The Planetarium Cusco is one of the most unique planetariums in the world. Housed in a humble Andean adobe home, the family-run planetarium sits on a Cusco hillside amid the archeological site Saqsayhuaman and the Llaullipata ecological reserve. From this wonderful locale, you can explore the mysteries of the universe as told through the eyes of the Inca.
In a domed projection room, passionate local astronomers offer deep knowledge and fascinating stories as they guide visitors through the cosmos, explaining how the Inca saw and interpreted the stars. Using the rotating sky to guide their everyday life, the Inca were advanced and creative astronomers, finding Southern Hemisphere constellations like the Southern Cross and Orion's Belt as well as their own personalized groupings such as a baby llama, a puma, a toad, and a condor. After the educational presentation and tour—and depending on the weather conditions—you can peek through powerful telescopes to glimpse stars, planets, nebulae, and constellations.
Travelers have the choice to visit this singular planetarium alone, or as part of an evening tour of Cusco that also includes the San Pedro market, the illuminated historic center, and a restaurant for a traditional Peruvian dinner.
Things to Know Before You Go
The planetarium is suitable for all travelers, including families with young kids.
Tours may include round-trip hotel transport, entrance fees, a local guide, and, depending on the tour, dinner and a Pisco sour. Gratuities and other extras aren’t include, and some tours require a minimum of two people.

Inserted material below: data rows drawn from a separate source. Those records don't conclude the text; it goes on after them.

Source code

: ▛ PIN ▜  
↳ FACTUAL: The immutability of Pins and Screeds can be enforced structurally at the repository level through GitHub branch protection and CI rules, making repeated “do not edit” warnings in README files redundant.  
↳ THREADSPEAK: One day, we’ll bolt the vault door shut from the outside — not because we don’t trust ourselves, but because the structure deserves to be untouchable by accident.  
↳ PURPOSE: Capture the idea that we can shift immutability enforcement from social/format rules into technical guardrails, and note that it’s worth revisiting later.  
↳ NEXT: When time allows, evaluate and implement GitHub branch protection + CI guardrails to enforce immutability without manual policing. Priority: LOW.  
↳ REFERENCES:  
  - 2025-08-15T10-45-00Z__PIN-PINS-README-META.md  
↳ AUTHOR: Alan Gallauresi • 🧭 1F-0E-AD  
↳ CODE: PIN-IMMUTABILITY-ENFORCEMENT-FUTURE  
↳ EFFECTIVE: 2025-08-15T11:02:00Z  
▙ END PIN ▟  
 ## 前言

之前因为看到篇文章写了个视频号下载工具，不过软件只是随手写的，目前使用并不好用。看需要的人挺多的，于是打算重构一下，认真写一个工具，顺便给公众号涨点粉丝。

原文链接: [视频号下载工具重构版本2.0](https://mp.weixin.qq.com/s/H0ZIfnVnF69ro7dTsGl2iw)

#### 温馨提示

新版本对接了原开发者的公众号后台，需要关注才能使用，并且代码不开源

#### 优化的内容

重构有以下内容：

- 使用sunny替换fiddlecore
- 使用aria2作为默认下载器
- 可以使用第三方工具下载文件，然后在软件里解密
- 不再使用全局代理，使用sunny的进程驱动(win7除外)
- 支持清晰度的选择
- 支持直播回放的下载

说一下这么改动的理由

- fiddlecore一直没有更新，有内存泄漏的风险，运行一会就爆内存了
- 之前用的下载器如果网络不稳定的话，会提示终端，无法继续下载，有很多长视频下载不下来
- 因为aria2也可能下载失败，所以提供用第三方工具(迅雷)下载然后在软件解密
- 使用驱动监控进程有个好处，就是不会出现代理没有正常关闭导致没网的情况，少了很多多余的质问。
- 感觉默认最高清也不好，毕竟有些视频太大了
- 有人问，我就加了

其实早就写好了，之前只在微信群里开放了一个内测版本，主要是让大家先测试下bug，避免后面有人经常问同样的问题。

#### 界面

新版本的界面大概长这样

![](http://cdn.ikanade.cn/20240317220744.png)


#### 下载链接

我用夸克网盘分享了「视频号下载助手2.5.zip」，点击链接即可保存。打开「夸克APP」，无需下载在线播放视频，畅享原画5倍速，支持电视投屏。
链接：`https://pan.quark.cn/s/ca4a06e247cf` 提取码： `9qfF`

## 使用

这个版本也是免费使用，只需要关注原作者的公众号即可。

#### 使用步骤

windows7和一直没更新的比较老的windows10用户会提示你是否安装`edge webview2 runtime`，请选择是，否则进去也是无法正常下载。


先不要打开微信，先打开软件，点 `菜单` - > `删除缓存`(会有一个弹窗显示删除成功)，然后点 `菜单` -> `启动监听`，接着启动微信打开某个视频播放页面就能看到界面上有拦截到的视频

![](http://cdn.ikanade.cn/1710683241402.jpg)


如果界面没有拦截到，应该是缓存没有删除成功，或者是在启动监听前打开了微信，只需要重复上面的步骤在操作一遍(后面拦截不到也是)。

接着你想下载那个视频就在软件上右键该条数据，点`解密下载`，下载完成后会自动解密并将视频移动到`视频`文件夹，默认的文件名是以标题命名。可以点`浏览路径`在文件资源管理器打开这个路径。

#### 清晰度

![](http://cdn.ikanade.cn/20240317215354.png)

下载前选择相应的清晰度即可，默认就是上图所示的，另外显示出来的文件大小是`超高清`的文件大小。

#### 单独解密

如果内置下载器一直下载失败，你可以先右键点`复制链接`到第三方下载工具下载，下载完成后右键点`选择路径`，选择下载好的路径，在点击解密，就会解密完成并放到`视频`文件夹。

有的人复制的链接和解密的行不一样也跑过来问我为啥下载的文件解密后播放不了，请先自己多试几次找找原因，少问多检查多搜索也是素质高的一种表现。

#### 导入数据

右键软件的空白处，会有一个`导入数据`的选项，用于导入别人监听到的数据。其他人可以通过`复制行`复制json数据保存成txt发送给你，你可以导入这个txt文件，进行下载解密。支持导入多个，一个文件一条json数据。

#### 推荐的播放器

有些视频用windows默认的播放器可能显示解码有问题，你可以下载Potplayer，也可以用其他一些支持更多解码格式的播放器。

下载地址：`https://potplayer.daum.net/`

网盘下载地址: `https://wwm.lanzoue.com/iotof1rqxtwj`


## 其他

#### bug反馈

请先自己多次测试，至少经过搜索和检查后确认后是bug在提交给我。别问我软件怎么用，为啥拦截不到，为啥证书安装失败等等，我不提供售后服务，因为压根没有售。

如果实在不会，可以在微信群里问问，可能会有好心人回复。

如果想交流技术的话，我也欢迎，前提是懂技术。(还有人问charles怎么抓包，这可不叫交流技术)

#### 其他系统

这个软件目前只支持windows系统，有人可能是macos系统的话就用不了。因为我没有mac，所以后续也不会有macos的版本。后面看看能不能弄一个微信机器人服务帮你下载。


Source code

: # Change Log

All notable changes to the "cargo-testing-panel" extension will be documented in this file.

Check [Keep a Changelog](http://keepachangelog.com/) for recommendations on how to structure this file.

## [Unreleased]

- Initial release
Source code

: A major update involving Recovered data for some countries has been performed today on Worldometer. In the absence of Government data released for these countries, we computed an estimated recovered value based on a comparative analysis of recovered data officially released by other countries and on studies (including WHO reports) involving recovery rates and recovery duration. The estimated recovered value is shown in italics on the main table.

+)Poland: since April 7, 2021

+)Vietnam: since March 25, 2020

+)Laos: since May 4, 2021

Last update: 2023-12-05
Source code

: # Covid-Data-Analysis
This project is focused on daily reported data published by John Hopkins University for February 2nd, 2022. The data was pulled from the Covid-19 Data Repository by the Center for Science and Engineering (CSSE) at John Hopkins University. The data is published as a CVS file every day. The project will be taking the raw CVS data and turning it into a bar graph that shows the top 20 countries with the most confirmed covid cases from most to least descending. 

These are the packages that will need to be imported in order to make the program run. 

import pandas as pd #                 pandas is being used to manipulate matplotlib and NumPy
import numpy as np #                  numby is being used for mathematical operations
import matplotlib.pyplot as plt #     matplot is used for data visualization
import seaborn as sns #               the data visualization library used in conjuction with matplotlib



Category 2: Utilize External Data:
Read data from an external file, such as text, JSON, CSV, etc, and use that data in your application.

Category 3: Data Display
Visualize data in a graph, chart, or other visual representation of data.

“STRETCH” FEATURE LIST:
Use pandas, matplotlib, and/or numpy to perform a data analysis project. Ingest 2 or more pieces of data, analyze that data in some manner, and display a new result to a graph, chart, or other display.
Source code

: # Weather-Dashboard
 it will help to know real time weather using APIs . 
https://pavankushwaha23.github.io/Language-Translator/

Independent travelers will need to self-book in advance so that planetarium staff is prepared.
How to Get There
The Planetarium Cusco is located up a hill, about a 15-minute drive from the historic center. It’s easily accessible by taxi—just ask your hotel. Tours include round-trip transfer from your hotel.
When to Get There
Open year-round, the planetarium welcomes visitors Monday to Friday, 8:30am to 4pm.
Expert Inca Stargazers
The science of astronomy was deeply important to the Inca, who worshipped the sun and the moon as gods and connected it to agricultural planning and sacred ceremonies. Their stargazers identified constellations, sorting them in two groups: shapes linked in the classic connect-the-dots way to form “inanimate” animals, Gods, and mythological figures; and those formed by the dark spots of the Milky Way, the so-called “animate” animals.